Decide whether each statement agrees with the passage on forward and reverse communication, answering yes or no and quoting the exact words of the passage that settle it: (a) forward communication sends ghost atom information to the owning processor; (b) reverse communication sums ghost atom values with the corresponding owned atoms; (c) with the newton off setting, reverse communication still takes place.

## EXTRACT TO READ
----------

Forward and reverse communication
As described on the parallel communication algorithms page, the most common communication operations are first, forward communication which sends owned atom information from each processor to nearby processors to store with their ghost atoms. The need to do this communication arises when data from the owned atoms is updated (e.g. their positions) and this updated information needs to be copied to the corresponding ghost atoms.
And second, reverse communication, which sends ghost atom information from each processor to the owning processor to accumulate (sum) the values with the corresponding owned atoms. The need for this arises when data is computed and also stored with ghost atoms (e.g. forces when using a “half” neighbor list) and thus those terms need to be added to their corresponding atoms on the process where they are “owned” atoms. Please note, that with the newton off setting this does not happen and the neighbor lists are constructed so that these interactions are computed on both MPI processes containing one of the atoms and only the data pertaining to the local atom is stored.

----------

## MATERIAL PROVIDED

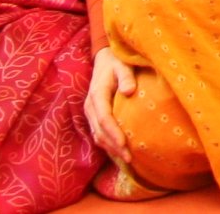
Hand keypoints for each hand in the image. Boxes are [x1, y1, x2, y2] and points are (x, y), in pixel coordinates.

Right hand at [83, 46, 135, 160]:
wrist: (105, 59)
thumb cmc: (117, 62)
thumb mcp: (123, 65)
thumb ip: (126, 77)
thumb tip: (129, 91)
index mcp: (97, 94)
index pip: (104, 118)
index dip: (113, 132)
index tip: (124, 144)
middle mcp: (90, 106)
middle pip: (100, 131)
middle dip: (113, 146)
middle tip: (129, 158)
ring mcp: (90, 112)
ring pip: (97, 135)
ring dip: (110, 148)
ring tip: (126, 159)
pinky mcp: (94, 116)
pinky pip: (98, 133)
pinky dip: (107, 144)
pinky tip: (119, 152)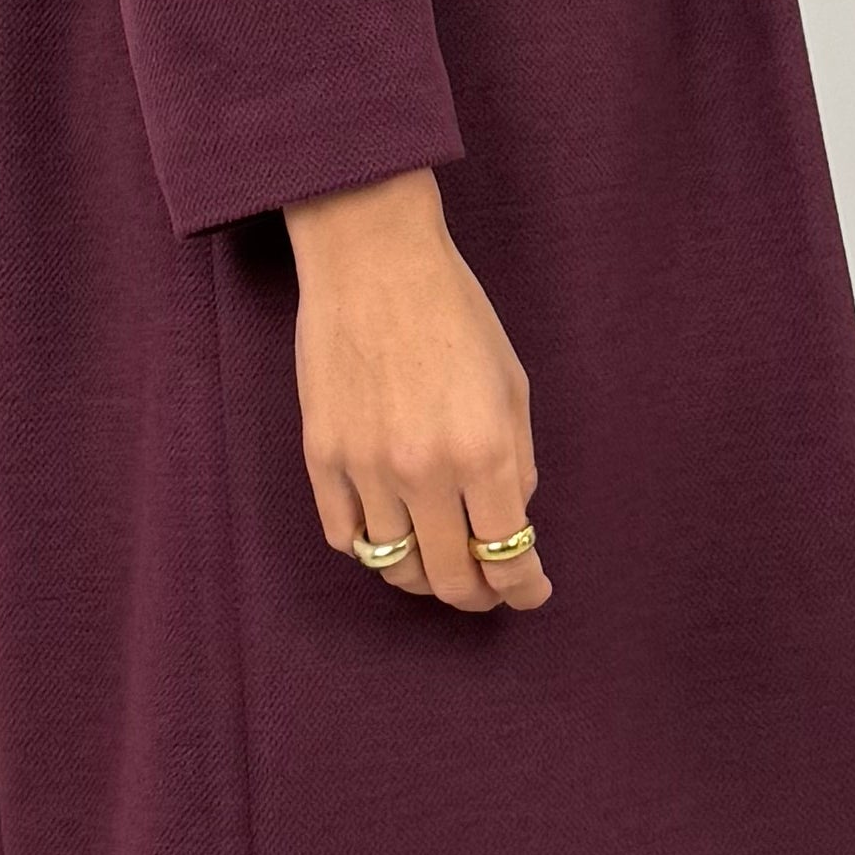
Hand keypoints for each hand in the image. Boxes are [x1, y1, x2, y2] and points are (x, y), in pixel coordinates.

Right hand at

----------

## RESULT
(a) No: "forward communication which sends owned atom information from each processor to nearby processors to store with their ghost atoms"
(b) Yes: "sends ghost atom information from each processor to the owning processor to accumulate (sum) the values with the corresponding owned atoms"
(c) No: "with the newton off setting this does not happen"